## start
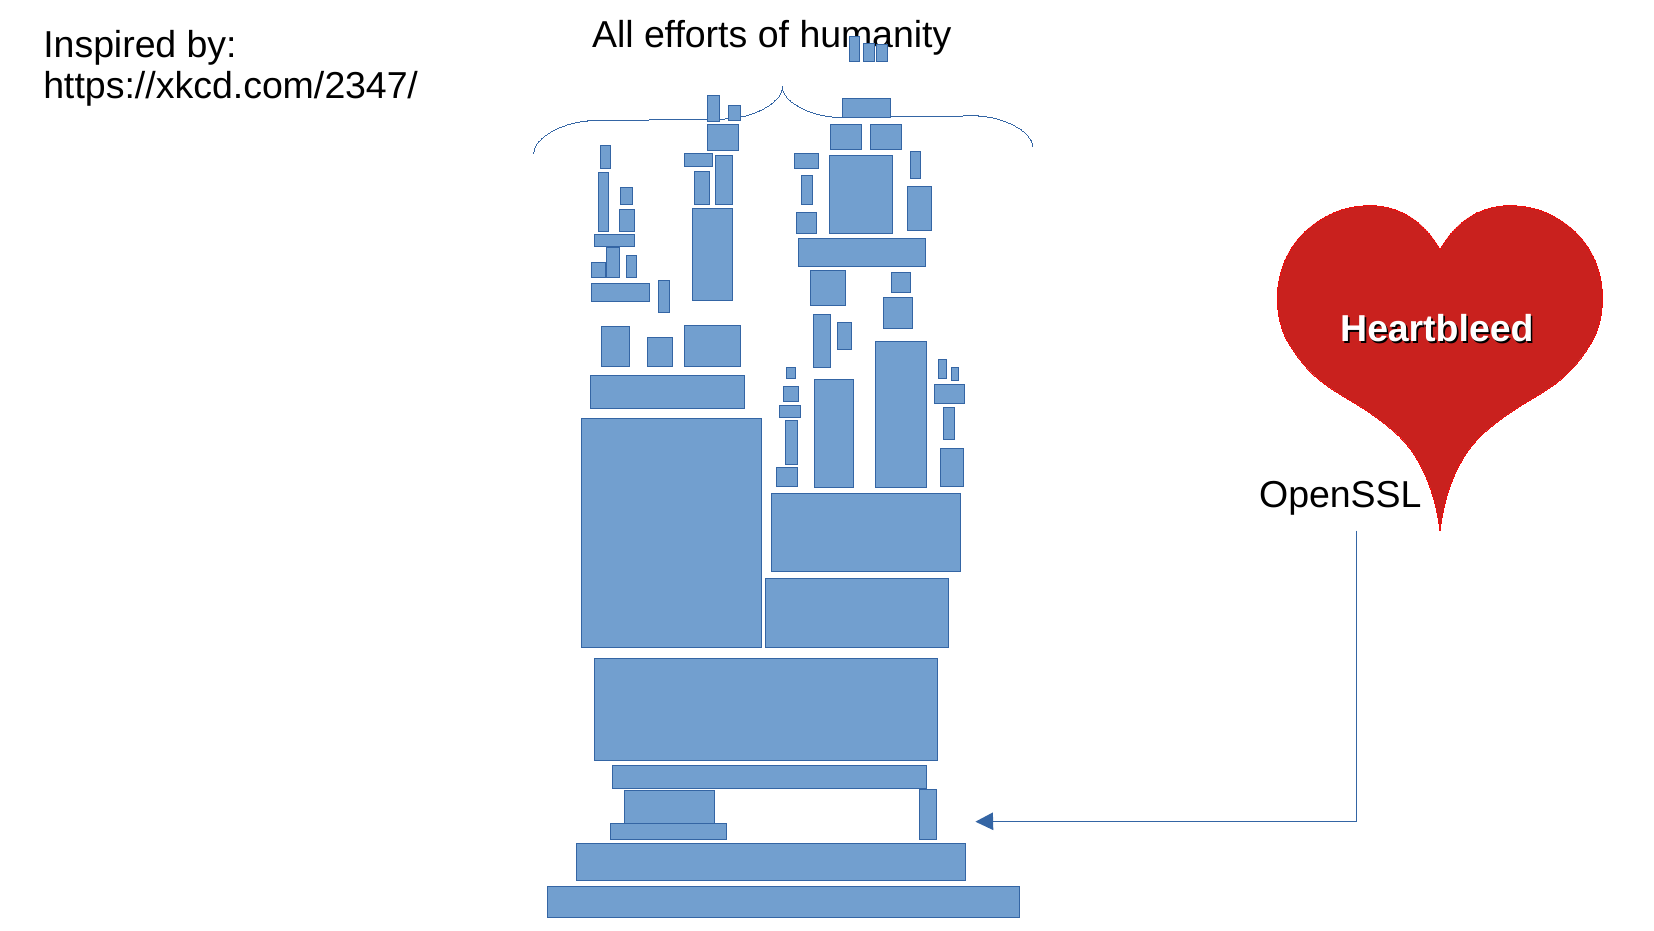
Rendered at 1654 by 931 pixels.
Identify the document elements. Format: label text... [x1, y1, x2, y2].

text_box [863, 43, 875, 62]
text_box Inspired by: https://xkcd.com/2347/ [28, 15, 456, 115]
text_box [813, 314, 831, 368]
text_box [547, 886, 1020, 918]
text_box [707, 124, 739, 151]
text_box [830, 124, 862, 150]
text_box [612, 765, 937, 840]
text_box [798, 238, 926, 267]
text_box [783, 386, 799, 402]
text_box [910, 151, 921, 179]
text_box [598, 172, 609, 232]
text_box [842, 98, 891, 118]
text_box [951, 367, 959, 381]
text_box [938, 359, 947, 379]
text_box [692, 208, 733, 301]
text_box [647, 337, 673, 367]
text_box [814, 379, 854, 488]
text_box Heartbleed [1277, 205, 1603, 465]
text_box [771, 493, 961, 572]
text_box [796, 212, 817, 234]
text_box [728, 105, 741, 121]
text_box [883, 297, 913, 329]
text_box [581, 418, 762, 648]
text_box [870, 124, 902, 150]
text_box [658, 280, 670, 313]
text_box [594, 658, 938, 761]
text_box OpenSSL [1244, 465, 1467, 531]
text_box [684, 325, 741, 367]
text_box [576, 843, 966, 881]
text_box [940, 448, 964, 487]
text_box [829, 155, 893, 234]
text_box [620, 187, 633, 205]
text_box [779, 405, 801, 418]
text_box [810, 270, 846, 306]
text_box [684, 153, 713, 167]
text_box [707, 95, 720, 122]
text_box [626, 255, 637, 278]
text_box [715, 155, 733, 205]
text_box [776, 467, 798, 487]
text_box [694, 171, 710, 205]
text_box [876, 44, 888, 62]
text_box [785, 420, 798, 465]
text_box All efforts of humanity [577, 6, 973, 64]
text_box [610, 790, 727, 840]
text_box [591, 234, 635, 278]
text_box [601, 326, 630, 367]
text_box [765, 578, 949, 648]
text_box [600, 145, 611, 169]
text_box [891, 272, 911, 293]
text_box [875, 341, 927, 488]
text_box [943, 407, 955, 440]
text_box [591, 283, 650, 302]
text_box [934, 384, 965, 404]
text_box [837, 322, 852, 350]
text_box [907, 186, 932, 231]
text_box [801, 175, 813, 205]
text_box [786, 367, 796, 379]
text_box [849, 36, 860, 62]
text_box [794, 153, 819, 169]
text_box [619, 209, 635, 232]
text_box [590, 375, 745, 409]
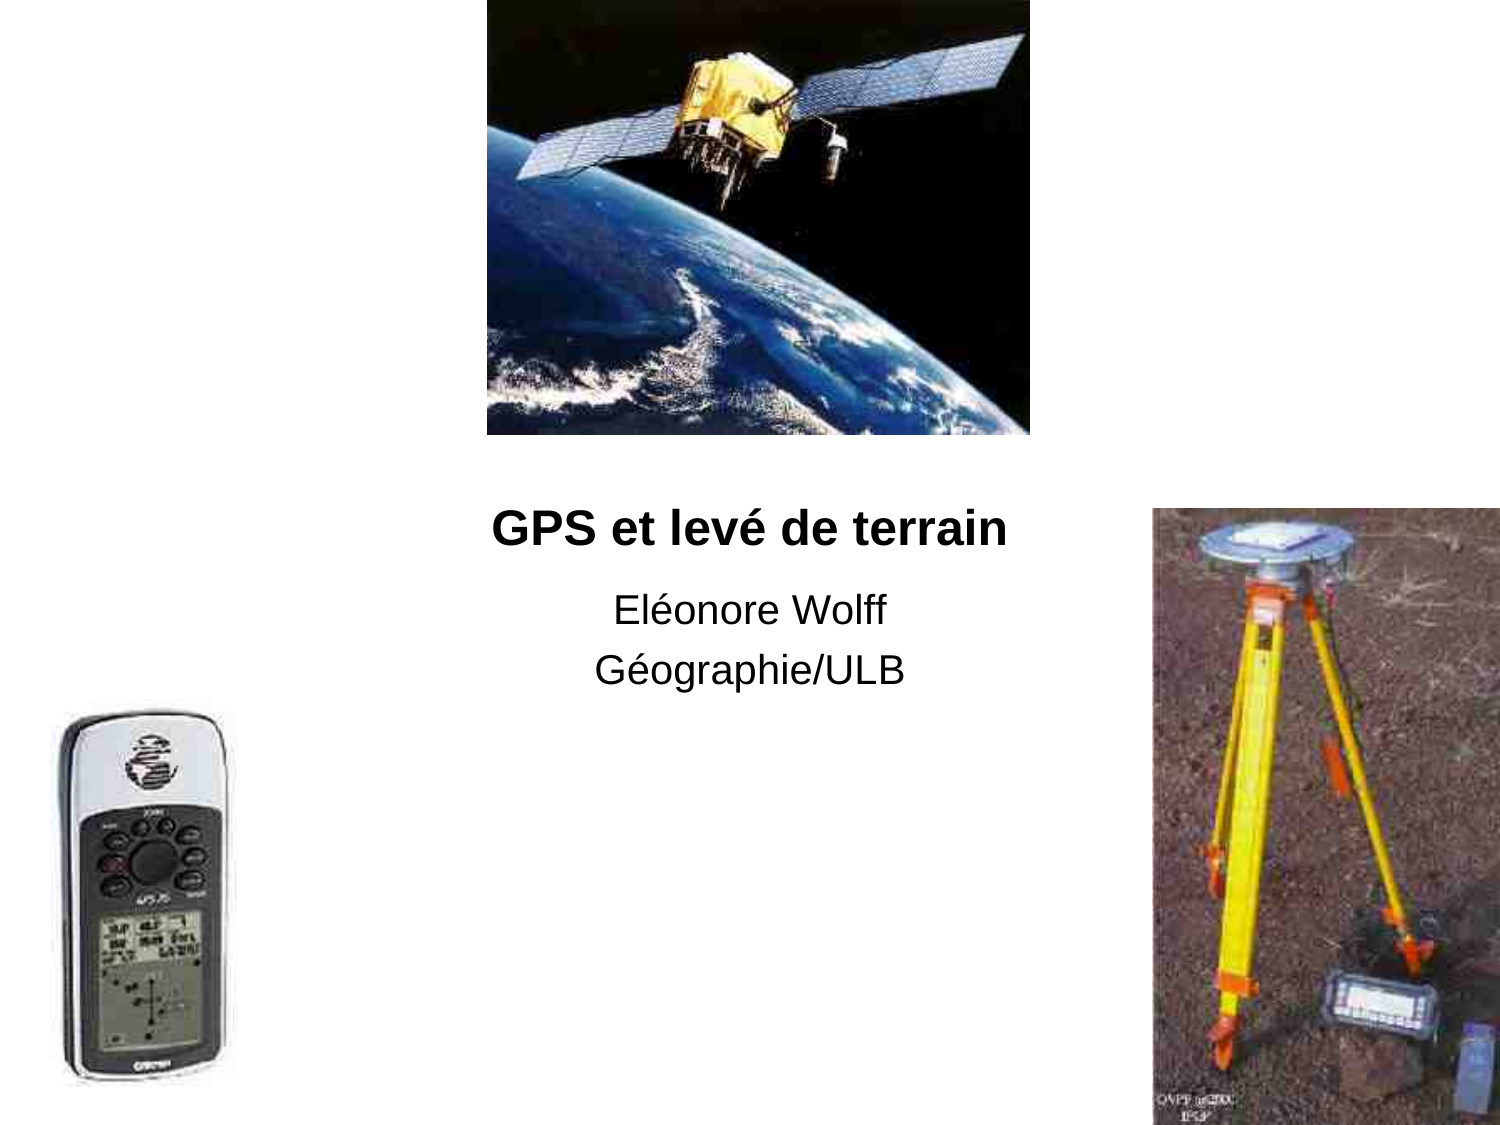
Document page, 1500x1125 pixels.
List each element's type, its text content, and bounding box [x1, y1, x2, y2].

picture [1152, 508, 1500, 1125]
picture [487, 0, 1030, 435]
picture [50, 699, 275, 1092]
text_box Eléonore Wolff Géographie/ULB [225, 575, 1152, 863]
title GPS et levé de terrain [112, 437, 1388, 613]
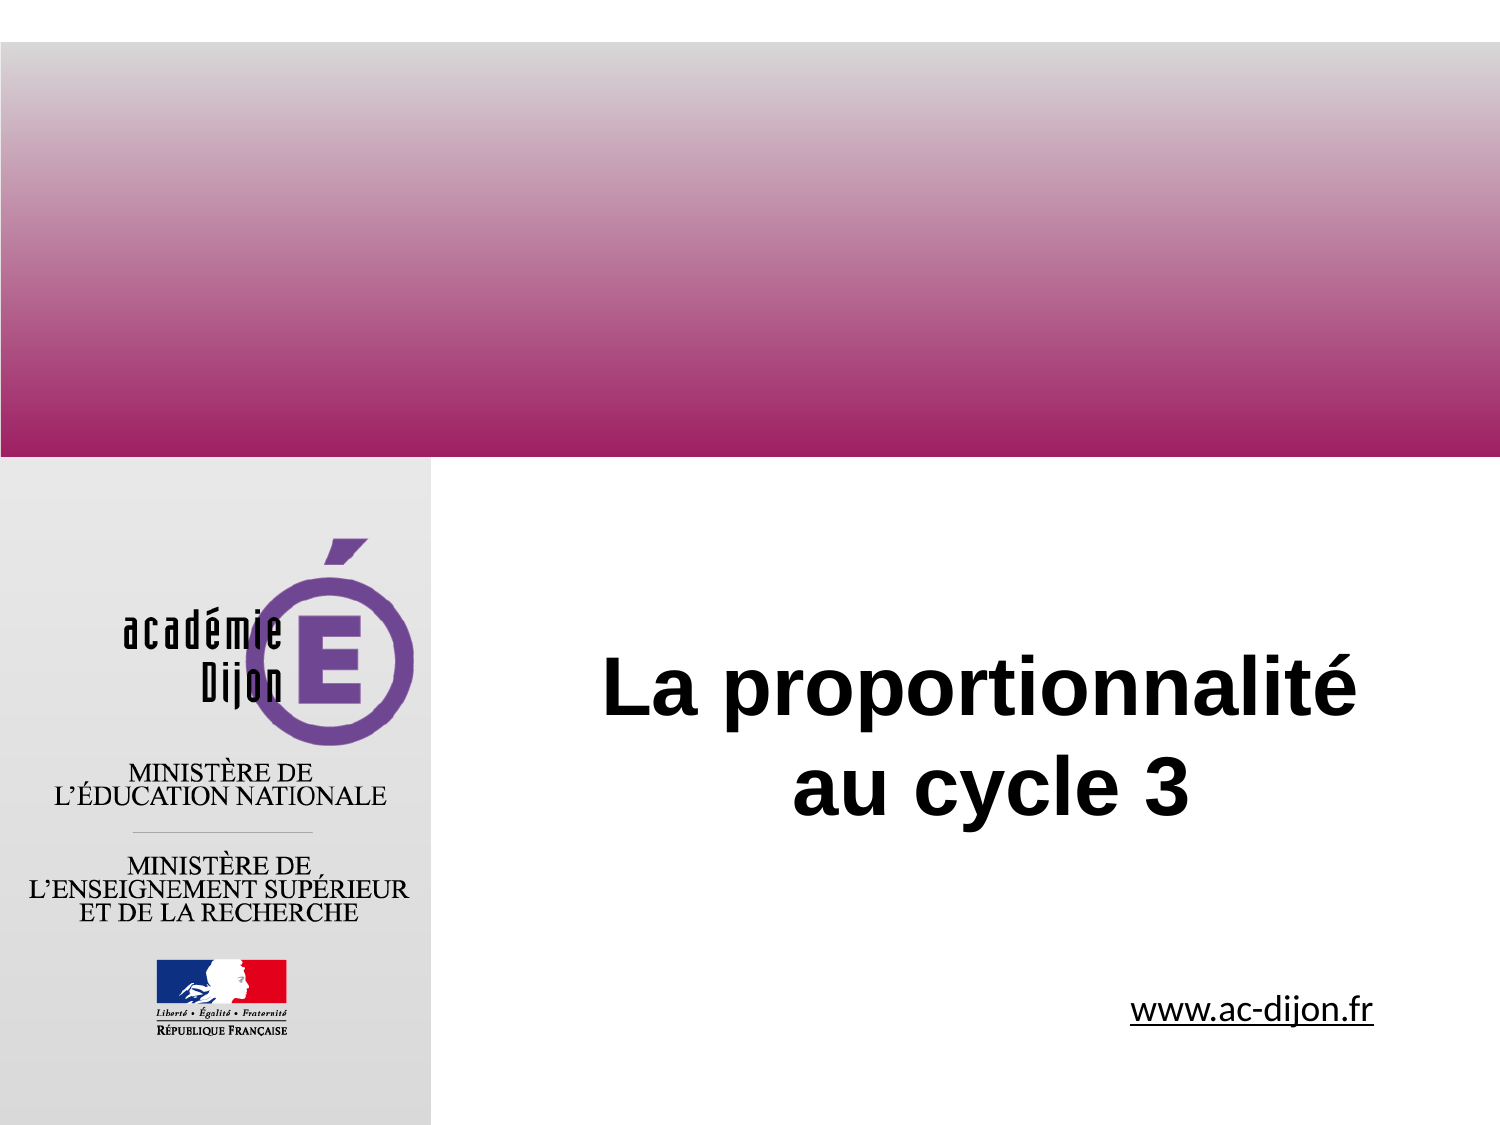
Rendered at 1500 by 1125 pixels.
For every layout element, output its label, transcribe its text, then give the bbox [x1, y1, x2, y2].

picture [29, 538, 414, 1036]
text_box [0, 42, 1500, 457]
text_box La proportionnalité au cycle 3 [590, 549, 1394, 916]
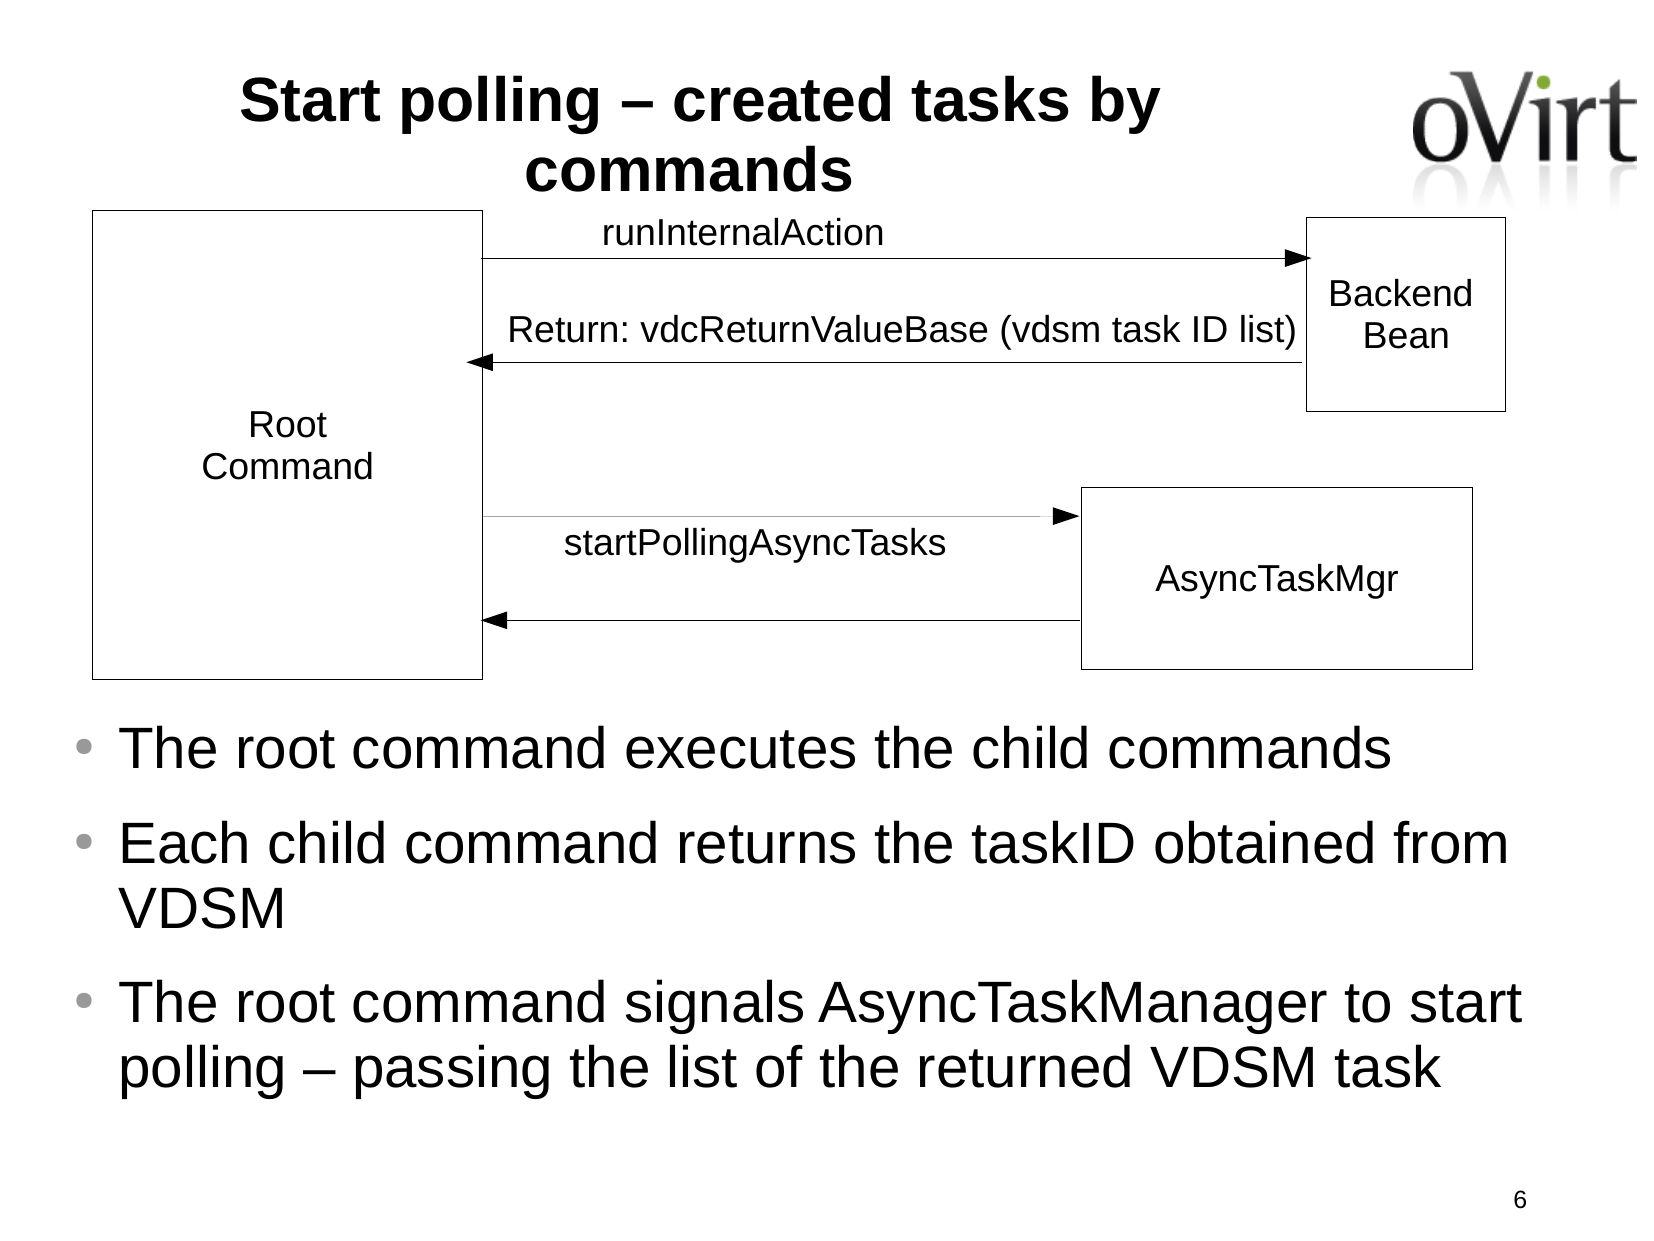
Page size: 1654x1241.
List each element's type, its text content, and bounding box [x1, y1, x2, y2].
## end
Task prompt: Reproduce the rows from the beginning of the records through the line containing "text_box [883, 297, 913, 329]", changing "Identify" to "Locate" and leaving everything else intact. Omit the pictures.

Written solution:
Rendered at 1654 by 931 pixels.
Locate the document elements. Format: label text... [x1, y1, x2, y2].

text_box [863, 43, 875, 62]
text_box Inspired by: https://xkcd.com/2347/ [28, 15, 456, 115]
text_box [813, 314, 831, 368]
text_box [547, 886, 1020, 918]
text_box [707, 124, 739, 151]
text_box [830, 124, 862, 150]
text_box [612, 765, 937, 840]
text_box [798, 238, 926, 267]
text_box [783, 386, 799, 402]
text_box [910, 151, 921, 179]
text_box [598, 172, 609, 232]
text_box [842, 98, 891, 118]
text_box [951, 367, 959, 381]
text_box [938, 359, 947, 379]
text_box [692, 208, 733, 301]
text_box [647, 337, 673, 367]
text_box [814, 379, 854, 488]
text_box Heartbleed [1277, 205, 1603, 465]
text_box [771, 493, 961, 572]
text_box [796, 212, 817, 234]
text_box [728, 105, 741, 121]
text_box [883, 297, 913, 329]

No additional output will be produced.